## SOURCE RECORDS
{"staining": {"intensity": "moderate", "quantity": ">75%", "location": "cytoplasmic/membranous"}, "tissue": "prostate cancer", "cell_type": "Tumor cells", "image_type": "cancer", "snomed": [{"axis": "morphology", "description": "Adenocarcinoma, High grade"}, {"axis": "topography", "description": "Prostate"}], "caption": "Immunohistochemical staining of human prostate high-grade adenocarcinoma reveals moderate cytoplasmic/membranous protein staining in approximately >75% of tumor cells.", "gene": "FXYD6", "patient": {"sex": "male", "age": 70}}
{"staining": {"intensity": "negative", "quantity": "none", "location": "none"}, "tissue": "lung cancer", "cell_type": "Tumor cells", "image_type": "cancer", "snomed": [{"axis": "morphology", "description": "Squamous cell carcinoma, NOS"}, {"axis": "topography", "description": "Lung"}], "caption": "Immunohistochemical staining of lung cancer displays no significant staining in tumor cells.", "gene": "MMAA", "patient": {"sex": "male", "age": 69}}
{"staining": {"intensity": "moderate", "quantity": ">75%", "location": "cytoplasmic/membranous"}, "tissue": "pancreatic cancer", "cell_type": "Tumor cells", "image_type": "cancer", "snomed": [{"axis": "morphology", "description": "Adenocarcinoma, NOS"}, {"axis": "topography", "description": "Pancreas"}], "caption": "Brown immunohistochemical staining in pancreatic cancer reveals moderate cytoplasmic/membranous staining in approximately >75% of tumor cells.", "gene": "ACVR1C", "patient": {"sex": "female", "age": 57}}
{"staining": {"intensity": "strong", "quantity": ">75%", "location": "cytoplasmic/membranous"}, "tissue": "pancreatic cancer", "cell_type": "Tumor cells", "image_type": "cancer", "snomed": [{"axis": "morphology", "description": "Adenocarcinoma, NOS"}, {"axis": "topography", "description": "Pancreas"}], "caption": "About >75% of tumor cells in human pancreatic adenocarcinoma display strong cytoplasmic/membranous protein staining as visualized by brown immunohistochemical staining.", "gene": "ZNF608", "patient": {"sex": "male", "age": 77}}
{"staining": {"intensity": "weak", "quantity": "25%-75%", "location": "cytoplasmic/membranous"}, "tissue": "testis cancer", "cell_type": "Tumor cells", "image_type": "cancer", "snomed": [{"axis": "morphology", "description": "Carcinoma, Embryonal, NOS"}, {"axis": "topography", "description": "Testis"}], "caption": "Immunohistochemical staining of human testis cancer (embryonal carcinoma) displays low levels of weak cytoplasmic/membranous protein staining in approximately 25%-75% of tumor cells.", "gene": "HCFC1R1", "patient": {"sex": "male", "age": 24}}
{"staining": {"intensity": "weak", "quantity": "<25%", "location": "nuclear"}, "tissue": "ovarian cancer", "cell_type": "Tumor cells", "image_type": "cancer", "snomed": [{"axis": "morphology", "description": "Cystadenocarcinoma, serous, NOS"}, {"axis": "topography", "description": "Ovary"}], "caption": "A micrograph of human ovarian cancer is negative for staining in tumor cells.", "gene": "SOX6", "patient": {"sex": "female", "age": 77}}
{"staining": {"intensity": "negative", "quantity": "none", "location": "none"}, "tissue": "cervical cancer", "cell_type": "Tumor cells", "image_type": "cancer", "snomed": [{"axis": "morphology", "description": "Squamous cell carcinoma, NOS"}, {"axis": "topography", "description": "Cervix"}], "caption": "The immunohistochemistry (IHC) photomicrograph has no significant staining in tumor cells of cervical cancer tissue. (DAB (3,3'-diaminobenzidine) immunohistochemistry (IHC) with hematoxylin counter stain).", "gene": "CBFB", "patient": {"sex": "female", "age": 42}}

## EXERCISE PROMPT
Each entry given above is to be duplicated exactly.

## FINAL ANSWER
{"staining": {"intensity": "moderate", "quantity": ">75%", "location": "cytoplasmic/membranous"}, "tissue": "prostate cancer", "cell_type": "Tumor cells", "image_type": "cancer", "snomed": [{"axis": "morphology", "description": "Adenocarcinoma, High grade"}, {"axis": "topography", "description": "Prostate"}], "caption": "Immunohistochemical staining of human prostate high-grade adenocarcinoma reveals moderate cytoplasmic/membranous protein staining in approximately >75% of tumor cells.", "gene": "FXYD6", "patient": {"sex": "male", "age": 70}}
{"staining": {"intensity": "negative", "quantity": "none", "location": "none"}, "tissue": "lung cancer", "cell_type": "Tumor cells", "image_type": "cancer", "snomed": [{"axis": "morphology", "description": "Squamous cell carcinoma, NOS"}, {"axis": "topography", "description": "Lung"}], "caption": "Immunohistochemical staining of lung cancer displays no significant staining in tumor cells.", "gene": "MMAA", "patient": {"sex": "male", "age": 69}}
{"staining": {"intensity": "moderate", "quantity": ">75%", "location": "cytoplasmic/membranous"}, "tissue": "pancreatic cancer", "cell_type": "Tumor cells", "image_type": "cancer", "snomed": [{"axis": "morphology", "description": "Adenocarcinoma, NOS"}, {"axis": "topography", "description": "Pancreas"}], "caption": "Brown immunohistochemical staining in pancreatic cancer reveals moderate cytoplasmic/membranous staining in approximately >75% of tumor cells.", "gene": "ACVR1C", "patient": {"sex": "female", "age": 57}}
{"staining": {"intensity": "strong", "quantity": ">75%", "location": "cytoplasmic/membranous"}, "tissue": "pancreatic cancer", "cell_type": "Tumor cells", "image_type": "cancer", "snomed": [{"axis": "morphology", "description": "Adenocarcinoma, NOS"}, {"axis": "topography", "description": "Pancreas"}], "caption": "About >75% of tumor cells in human pancreatic adenocarcinoma display strong cytoplasmic/membranous protein staining as visualized by brown immunohistochemical staining.", "gene": "ZNF608", "patient": {"sex": "male", "age": 77}}
{"staining": {"intensity": "weak", "quantity": "25%-75%", "location": "cytoplasmic/membranous"}, "tissue": "testis cancer", "cell_type": "Tumor cells", "image_type": "cancer", "snomed": [{"axis": "morphology", "description": "Carcinoma, Embryonal, NOS"}, {"axis": "topography", "description": "Testis"}], "caption": "Immunohistochemical staining of human testis cancer (embryonal carcinoma) displays low levels of weak cytoplasmic/membranous protein staining in approximately 25%-75% of tumor cells.", "gene": "HCFC1R1", "patient": {"sex": "male", "age": 24}}
{"staining": {"intensity": "weak", "quantity": "<25%", "location": "nuclear"}, "tissue": "ovarian cancer", "cell_type": "Tumor cells", "image_type": "cancer", "snomed": [{"axis": "morphology", "description": "Cystadenocarcinoma, serous, NOS"}, {"axis": "topography", "description": "Ovary"}], "caption": "A micrograph of human ovarian cancer is negative for staining in tumor cells.", "gene": "SOX6", "patient": {"sex": "female", "age": 77}}
{"staining": {"intensity": "negative", "quantity": "none", "location": "none"}, "tissue": "cervical cancer", "cell_type": "Tumor cells", "image_type": "cancer", "snomed": [{"axis": "morphology", "description": "Squamous cell carcinoma, NOS"}, {"axis": "topography", "description": "Cervix"}], "caption": "The immunohistochemistry (IHC) photomicrograph has no significant staining in tumor cells of cervical cancer tissue. (DAB (3,3'-diaminobenzidine) immunohistochemistry (IHC) with hematoxylin counter stain).", "gene": "CBFB", "patient": {"sex": "female", "age": 42}}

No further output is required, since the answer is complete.